» Records supplied

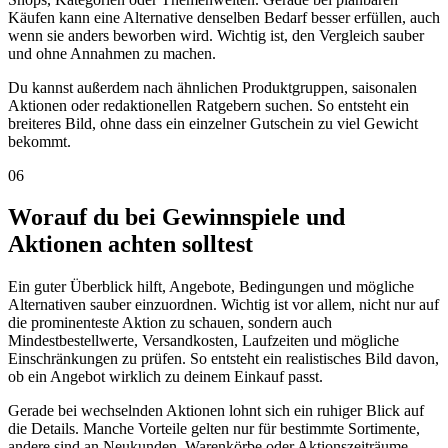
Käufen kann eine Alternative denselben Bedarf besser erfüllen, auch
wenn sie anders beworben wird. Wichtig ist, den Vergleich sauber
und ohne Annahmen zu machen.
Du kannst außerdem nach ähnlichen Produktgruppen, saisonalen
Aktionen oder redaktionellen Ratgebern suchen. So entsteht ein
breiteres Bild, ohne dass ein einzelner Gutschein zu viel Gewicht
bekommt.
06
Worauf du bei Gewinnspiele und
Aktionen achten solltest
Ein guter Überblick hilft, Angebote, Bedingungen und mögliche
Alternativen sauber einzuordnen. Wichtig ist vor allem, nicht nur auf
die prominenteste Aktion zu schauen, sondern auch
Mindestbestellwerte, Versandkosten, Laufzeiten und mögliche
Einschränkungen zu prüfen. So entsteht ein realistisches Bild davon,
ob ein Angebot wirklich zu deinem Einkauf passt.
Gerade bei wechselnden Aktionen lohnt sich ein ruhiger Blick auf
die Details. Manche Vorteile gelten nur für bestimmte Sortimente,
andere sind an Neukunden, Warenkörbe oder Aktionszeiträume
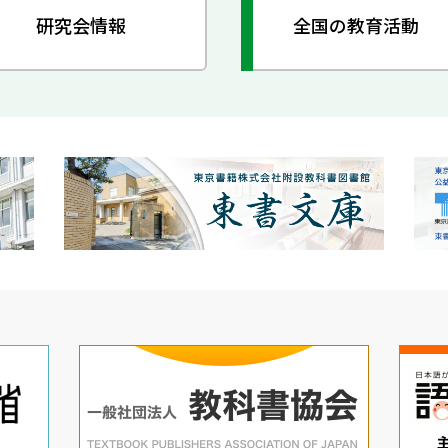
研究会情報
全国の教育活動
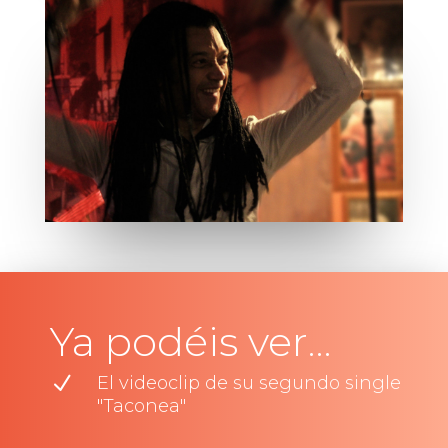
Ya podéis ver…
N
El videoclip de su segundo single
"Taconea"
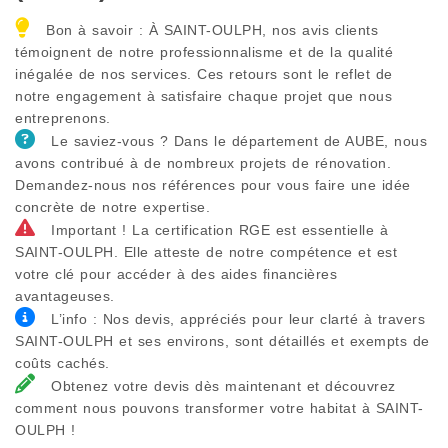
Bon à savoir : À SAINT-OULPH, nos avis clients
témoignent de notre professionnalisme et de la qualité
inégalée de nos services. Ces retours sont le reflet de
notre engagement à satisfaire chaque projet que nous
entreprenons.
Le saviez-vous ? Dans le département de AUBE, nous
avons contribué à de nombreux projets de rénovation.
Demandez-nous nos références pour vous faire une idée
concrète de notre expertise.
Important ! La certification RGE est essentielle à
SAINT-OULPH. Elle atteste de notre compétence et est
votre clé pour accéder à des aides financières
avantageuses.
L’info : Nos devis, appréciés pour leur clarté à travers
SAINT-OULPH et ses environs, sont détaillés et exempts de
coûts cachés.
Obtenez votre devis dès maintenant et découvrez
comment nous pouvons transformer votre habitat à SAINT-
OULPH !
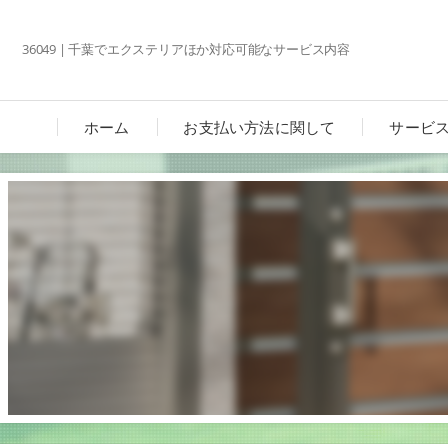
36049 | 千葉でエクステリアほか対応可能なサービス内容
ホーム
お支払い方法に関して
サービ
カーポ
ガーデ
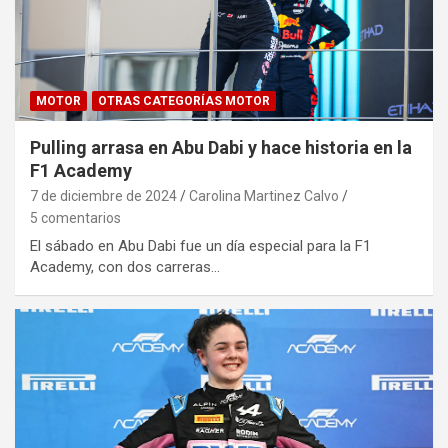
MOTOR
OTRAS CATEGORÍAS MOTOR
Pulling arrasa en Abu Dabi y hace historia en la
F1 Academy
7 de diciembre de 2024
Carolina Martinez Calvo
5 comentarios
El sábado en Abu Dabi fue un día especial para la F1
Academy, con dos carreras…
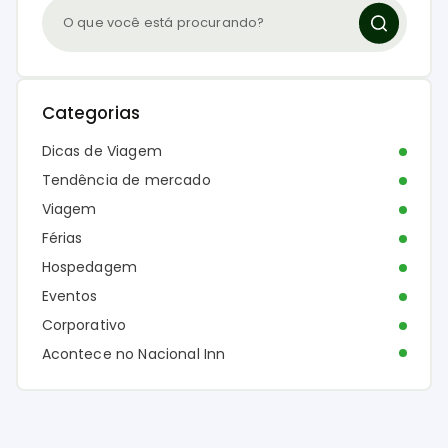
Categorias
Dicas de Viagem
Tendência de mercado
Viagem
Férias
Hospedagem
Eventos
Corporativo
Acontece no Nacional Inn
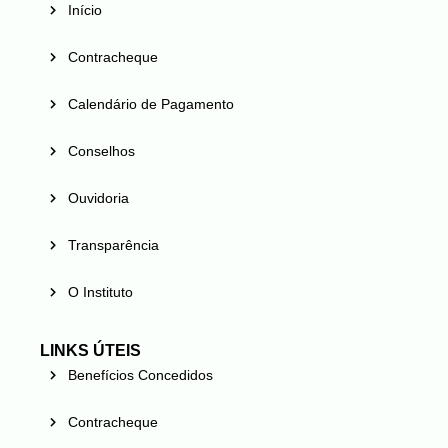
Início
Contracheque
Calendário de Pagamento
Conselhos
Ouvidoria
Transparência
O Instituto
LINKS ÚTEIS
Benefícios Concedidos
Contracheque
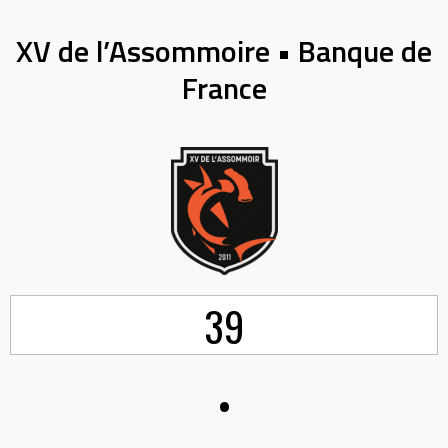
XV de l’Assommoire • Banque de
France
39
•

» Job
All that is needed is the number of lines above in which the string "notre" appears.

» Output
4